Joachim Braun verweist auf Nutzwert und Emotion, beliebig Emotionsloses berühre nicht mehr. Allerdings sagt er auch, dass sich längere Texte durchaus verkaufen ließen, wenn die Qualität stimmt. Lange Texte, vertrieben über Social Media, von renommierten Medien wie SZ und FAZ, fänden ihre Zielgruppe erfolgreich.

Matthias Eberle setzt neben gutem und zielgruppenorientiertem Text vor Allem auf Bilder, digitale Verknüpfungen und auf Wagemut. Wer nichts Neues ausprobiert, ist schon tot. Darüber hinaus gehe es um immer mehr Medien. Sei vor Jahren der Wahlspruch „ONLINE First“ geprägt worden, so sei heute eher von „MOBILE-First“ die Rede.

Jennifer Latuperisa sagt schlicht: Mehr Können. Multimedialität sei das Gebot der Stunde für künftigen Reisejournalismus. Bedienen müsse man Text, Film, Foto und vor Allem die Social Media-Kanäle.

Die Ausnahme bildet allenfalls die zielgruppenorientierte Fachpresse. Matthias Gürtler betont, man müsse in erster Linie gut und interessant für seine Zielgruppe schreiben.

Ist die Krise die Chance der PR?

Die von Moderator Christian Preiser sicher provozierende Frage liefert eindeutige Antworten.

Matthias Gürtler bestätigt, dass eine Zeitschrift wie „Touristik aktuell“ ohne die Zulieferung von Information aus dem PR-Bereich nicht überleben könne, da eine kleine Redaktion nicht überall recherchieren und eigene Stories liefern könne.

Diese Abhängigkeit sieht auch Jennifer Latuperisa. Natürlich sei man abhängig. Das beginne schon bei der Zulieferung hochwertiger Fotos. Umgekehrt sei dies auch ein Fluch, denn viele Unterstützungsgelder für eigene Recherchen gingen heute direkt in die PR und stünden nicht mehr zur Verfügung.
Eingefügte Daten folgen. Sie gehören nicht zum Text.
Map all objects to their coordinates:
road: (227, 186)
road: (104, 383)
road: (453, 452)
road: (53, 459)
Ist Tourismus-PR hier in einer Sondersituation? Im Lokaljournalismus, zum Beispiel, ginge eine Zusammenarbeit mit PR gar nicht, sagt Joachim Braun. Vorort-Recherche und eigene Geschichten zählten hier ganz alleine.

Den eindeutigen Trend zur PR sieht ganz klar Matthias Eberle. Das liege auch daran, dass in den immer kleiner werdenden Redaktionen, die Menge der Anforderungen immer größer werde.
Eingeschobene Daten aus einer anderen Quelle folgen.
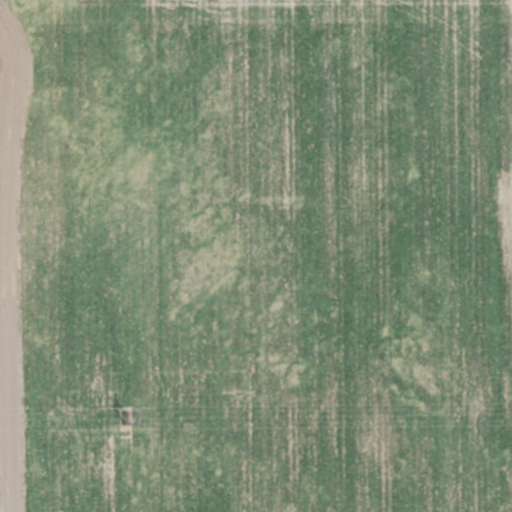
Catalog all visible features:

Reisejournalismus in 10 Jahren?

Joachim Braun (Frankfurter Neue Presse): Die, die es schaffen eine Marke zu werden, haben eine Chance. Funktionieren wird das nur digital.

Jennifer Latuperisa (Reisen-Exklusiv): Ich weiß es nicht. Ich hoffe aber.

Matthias Gürtler (Touristik aktuell): Fachpresse wird es geben, die Frage ist in welcher Form

Matthias Eberle (Kommunikation Eurowings): Mobile First!